Remember when Sands admitted the biggest freshmen class known to man last year? And then did it again? We barely noticed the class of 2020 at first, but now that we’re being forced to park in the bitch-ass parking lot that is the Duck Pond Lot because of them. We’re having to start to adapt and make nice- with the ducks, since we’re going to be seeing a lot of them now. So here’s how:


7.) Camouflage yourself:
Ducks feel comfortable with things they can relate to; what’s more relatable than a doppelgänger? Remember: ducks walk on all twos, so get off those hands and walk among the fowl.


6.) Yell at the geese:
Duck Pond ducks have a rather busy day- helping them with their everyday chores and duties will definitely gain their respect. Get into the habit of meeting them near the bridge every morning around 9 a.m. so you can spend some quality time screaming at the unruly geese together.


5.) Occasionally venture outside the pond:
You’ll often times run across some vagabond ducks near Castle or even Lane. A few have even been spotted downtown, near the parking garage. Don’t forget that Blacksburg is also your oyster and that there is more to life than a muggy pond home to oversized goldfish. You might even run into a few ducks you’ve met from campus.

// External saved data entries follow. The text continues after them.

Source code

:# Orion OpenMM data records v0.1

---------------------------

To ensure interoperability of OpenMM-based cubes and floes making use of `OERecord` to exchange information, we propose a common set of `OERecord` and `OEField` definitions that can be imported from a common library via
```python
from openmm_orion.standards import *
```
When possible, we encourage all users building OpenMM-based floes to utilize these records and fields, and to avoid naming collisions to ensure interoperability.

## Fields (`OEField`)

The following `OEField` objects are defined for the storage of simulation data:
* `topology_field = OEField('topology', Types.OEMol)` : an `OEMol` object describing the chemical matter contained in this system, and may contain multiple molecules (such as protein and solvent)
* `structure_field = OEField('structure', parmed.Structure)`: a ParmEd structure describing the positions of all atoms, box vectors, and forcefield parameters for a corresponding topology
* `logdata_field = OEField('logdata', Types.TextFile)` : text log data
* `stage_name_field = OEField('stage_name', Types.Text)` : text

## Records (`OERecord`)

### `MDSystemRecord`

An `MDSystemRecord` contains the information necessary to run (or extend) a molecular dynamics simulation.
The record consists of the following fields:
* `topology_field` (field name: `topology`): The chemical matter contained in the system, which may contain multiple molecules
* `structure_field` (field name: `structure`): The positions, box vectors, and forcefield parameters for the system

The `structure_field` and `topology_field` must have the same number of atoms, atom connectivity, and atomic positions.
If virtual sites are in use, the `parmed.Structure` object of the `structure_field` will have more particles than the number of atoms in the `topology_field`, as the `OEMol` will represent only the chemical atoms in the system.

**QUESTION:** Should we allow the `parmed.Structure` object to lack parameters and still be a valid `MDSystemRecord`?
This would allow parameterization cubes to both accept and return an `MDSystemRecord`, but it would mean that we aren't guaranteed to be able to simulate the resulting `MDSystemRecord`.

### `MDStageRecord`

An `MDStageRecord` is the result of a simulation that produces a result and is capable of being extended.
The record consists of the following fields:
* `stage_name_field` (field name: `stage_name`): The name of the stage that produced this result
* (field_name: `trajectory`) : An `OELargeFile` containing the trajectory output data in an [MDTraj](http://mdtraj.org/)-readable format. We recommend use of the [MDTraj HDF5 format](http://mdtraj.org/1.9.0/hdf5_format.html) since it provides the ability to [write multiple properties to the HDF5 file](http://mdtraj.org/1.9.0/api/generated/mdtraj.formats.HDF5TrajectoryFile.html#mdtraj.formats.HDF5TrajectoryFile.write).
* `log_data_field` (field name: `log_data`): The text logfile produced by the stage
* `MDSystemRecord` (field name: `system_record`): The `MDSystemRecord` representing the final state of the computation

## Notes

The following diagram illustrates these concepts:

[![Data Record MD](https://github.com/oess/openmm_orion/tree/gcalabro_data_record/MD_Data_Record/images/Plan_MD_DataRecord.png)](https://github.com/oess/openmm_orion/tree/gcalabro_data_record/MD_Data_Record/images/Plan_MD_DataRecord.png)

4.) Travel with your Bey or Jay:
Speaking of venturing out into the world, we rarely see our duck friends by themselves. Always travel in a pack or with a friend- heck it doesn’t even have to be a friend, it can be a total stranger. Yes, travelling with strangers is always a good idea when searching for duck friends.


3.) Rest your feets:
Our beloved ducks seem to pay no mind to where they plop their feathers for a mid-noon siesta and neither should you! Newman? McComa’s? Math Empo? The 7th layer of Hell? Feel free to roll yourself into the fetal position and snooze away no matter where you are!


2.) Drop your technology:
Ducks are basically living in the 19th century- they have no phones, computers or concept of the internet. Parading around campus with your gadgety gizmos might throw off our mallard friends, which can only make them skeptical of you and your wizarding ways. So diss the 21st century and find interest in a leaf.


1.) Take them to dinner:
Or, throw them some dinner. If you’ve been on campus all day, you’re bound to have a few Hokie Grill French fries or left over wrap from Wrap World shoved away in your jeans pockets. Be a good friend and chuck your saved left-overs for the ducks on your pilgrimage back to your car. After all, the quickest way to a mallard’s heart- is through its chest; but the second quickest way would be through its stomach.


So if it walks like a duck, talks like a duck and smells like a duck- it’s probably just the exhausted Tech student who has accepted their own defeat and will forever be parking at the Duck Pond.